When it comes to cohousing, a development model pioneered in Scandinavia, Colorado is a national leader. And Wheat Ridge is on track to become the latest city in the state to join the club.
“The more you share, the more your life is successful,” said Bryan Bowen, a principal architect with Caddis Collaborative, expressing the sentiment behind cohousing and a new community he is designing called Blue Columbine Cohousing.
Bowen has designed more than 20 cohousing communities in Colorado and other states, drawing on more than 15 years of experience living in one. And if the concept can be summed up in a few words, it is that life is better lived in a close-knit community.
Blue Columbine Cohousing plans to offer 39 for-sale homes on three-plus acres once occupied by two former farmsteads on the north side of 44th Avenue, just across the street from Prospect Park. The homes will range from 770 square feet to 2,000 square feet and range in price from around $476,000 to $1.2 million.
“For three years we would find sites and then they would get taken,” said Eliza Prall, one of the organizers behind Blue Columbine Cohousing, which has 200 people on its interest list, including nine who have put down deposits.
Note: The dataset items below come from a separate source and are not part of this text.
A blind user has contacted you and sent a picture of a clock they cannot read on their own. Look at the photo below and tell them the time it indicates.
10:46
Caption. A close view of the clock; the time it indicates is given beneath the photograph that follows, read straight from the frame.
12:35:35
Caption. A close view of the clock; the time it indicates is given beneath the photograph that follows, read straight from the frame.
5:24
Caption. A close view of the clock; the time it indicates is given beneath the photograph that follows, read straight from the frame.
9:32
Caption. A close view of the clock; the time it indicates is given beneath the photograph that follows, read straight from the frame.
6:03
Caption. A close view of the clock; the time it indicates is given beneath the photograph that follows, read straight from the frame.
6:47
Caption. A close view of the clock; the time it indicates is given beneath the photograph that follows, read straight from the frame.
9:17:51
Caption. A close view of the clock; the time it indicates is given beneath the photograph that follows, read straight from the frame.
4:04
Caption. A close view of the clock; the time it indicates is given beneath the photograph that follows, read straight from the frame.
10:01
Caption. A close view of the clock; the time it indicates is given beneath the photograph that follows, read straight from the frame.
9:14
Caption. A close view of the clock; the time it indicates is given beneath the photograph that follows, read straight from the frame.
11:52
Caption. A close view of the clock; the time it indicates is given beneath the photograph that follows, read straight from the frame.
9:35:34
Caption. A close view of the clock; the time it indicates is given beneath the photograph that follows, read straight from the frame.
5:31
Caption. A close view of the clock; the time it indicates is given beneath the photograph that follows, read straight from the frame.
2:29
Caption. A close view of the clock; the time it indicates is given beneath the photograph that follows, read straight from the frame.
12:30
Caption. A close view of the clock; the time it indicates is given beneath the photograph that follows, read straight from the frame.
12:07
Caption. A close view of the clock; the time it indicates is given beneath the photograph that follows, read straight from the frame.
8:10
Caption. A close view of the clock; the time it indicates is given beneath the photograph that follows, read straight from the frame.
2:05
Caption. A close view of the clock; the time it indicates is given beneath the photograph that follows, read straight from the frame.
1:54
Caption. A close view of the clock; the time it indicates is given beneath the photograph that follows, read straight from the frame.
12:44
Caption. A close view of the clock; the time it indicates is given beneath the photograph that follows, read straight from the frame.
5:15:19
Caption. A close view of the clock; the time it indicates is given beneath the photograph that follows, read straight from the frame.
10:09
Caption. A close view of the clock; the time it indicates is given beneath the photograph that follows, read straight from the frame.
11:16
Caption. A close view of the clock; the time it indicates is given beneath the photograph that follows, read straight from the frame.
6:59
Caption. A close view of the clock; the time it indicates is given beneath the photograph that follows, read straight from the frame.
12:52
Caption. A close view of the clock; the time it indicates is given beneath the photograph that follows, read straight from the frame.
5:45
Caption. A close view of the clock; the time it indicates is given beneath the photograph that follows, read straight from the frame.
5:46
Those who have expressed interest range from young parents with twins in kindergarten to retirees in their 70s looking at their next steps in life. Doctors, writers, artists, and renewable energy experts, are all in the mix, she said.
Cohousing is different than co-operative housing, which tends to pack people more closely together, often under one roof, in a way to boost affordability. In cohousing, units are individually owned, but there are more common areas than found in a typical apartment or condo development.
The balancing act with cohousing is having enough people in a community so everyone can find people they can connect with, but not so large that neighbors remain strangers, Prall said.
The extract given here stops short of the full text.